Dr Simson warns of ignoring the public who invariably want trees but object to massed tubes that resemble a world war cemetery. “People have declined to have such planting if it was intended to use tubes. I cannot accept that if we consult a community, and then ignore what they say, that we are being ethical or professional.”
Alistair Nash of the Woodland Trust has in a similar vein warned of the “reputational risk” to groups that continue to use plastic. The public are certainly opposed to it. And now, in a major shift, even the Forestry Commission has recently advised: “Minimise or avoid the use of plastic.” To date a lot of public money has been spent on something the public doesn’t like or want.
Alternatives
Alternatives to this destructive practice abound, from natural regeneration, fencing, and over-stocking to compostable tree guards. Once we refuse plastic guards the industry will go into overdrive to provide eco-substitutes. No doubt about that. There are a lot of trees to plant. It’s big business.
Progress is being made. Anthony Bradley, who farms near Long Preston, reports that he is “over half way through planting 1300 meters of hedges and have two out of three water courses fenced off with the last one to be completed this autumn. None of the trees has a tube.” Yorkshire Dales Millennium Trust is to trial alternatives. Chief Executive, David Sharrod, recently stated: “It’s time for a change. We want to plant plastic free trees and return woodlands to their natural state. We will remove and recycle redundant plastic tubes and find a solution to plastic in our woodlands.”
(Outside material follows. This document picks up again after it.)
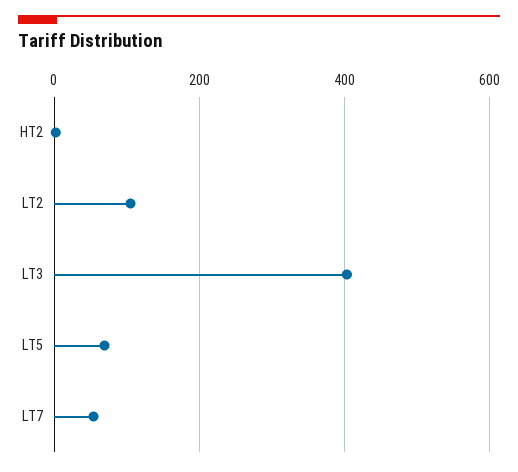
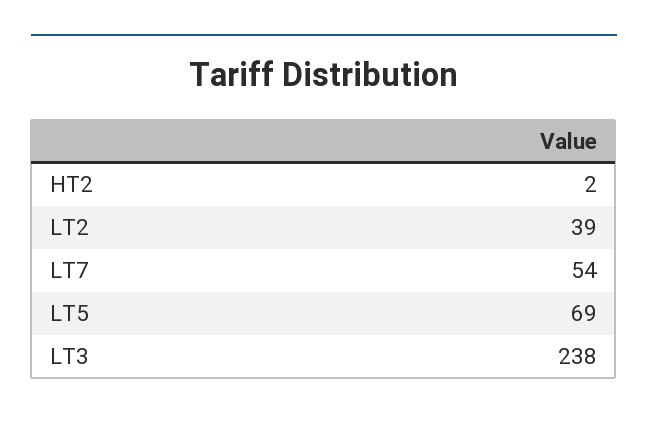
LT2: 100 -> 39
LT3: 400 -> 238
While pretty much everyone in the business of planting trees will decry how much plastic abounds in the countryside no major organisation is willing to step up and stop using it. As thousands continue to be pumped into the landscape, when exactly do we say enough is enough? Our grandchildren will not be impressed if we don’t take action.
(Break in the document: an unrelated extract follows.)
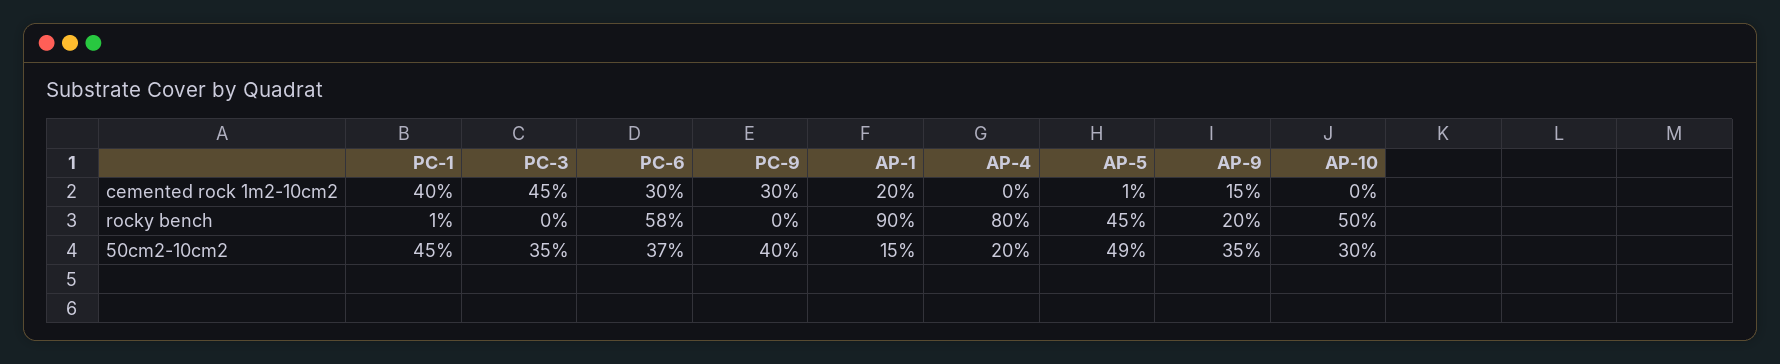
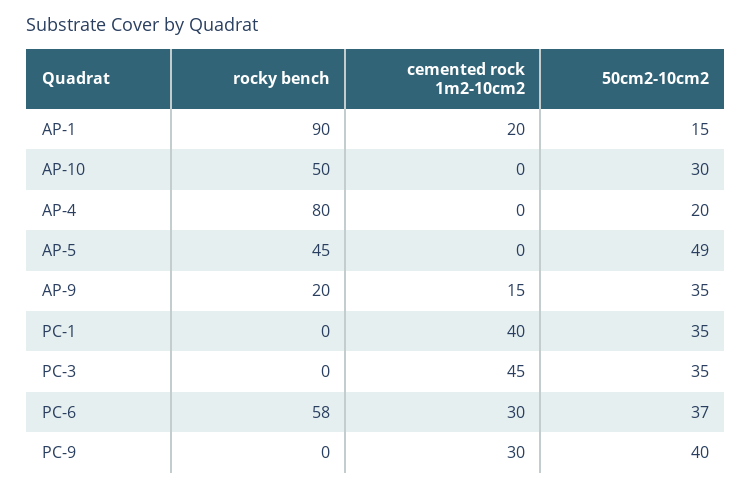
AP-5, cemented rock 1m2-10cm2: 1 -> 0
PC-1, rocky bench: 1 -> 0
PC-1, 50cm2-10cm2: 45 -> 35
There are those, like Skipton Town Council and Craven District Council, who have been reusing collected tubes and planting without plastic. I’m sure there are many other examples. However, take a walk in the Dales and you’ll see these admirable efforts are a drop in an ocean of plastic waste.
It’s high time we placed plastic guards in a larger context . Neil Heseltine, Chair of YDNPA, says: “We have a responsibility to tackle climate change in all we do. We have to be responsible about emissions, use of plastic, and planting the right tree in the right place for the right reasons.”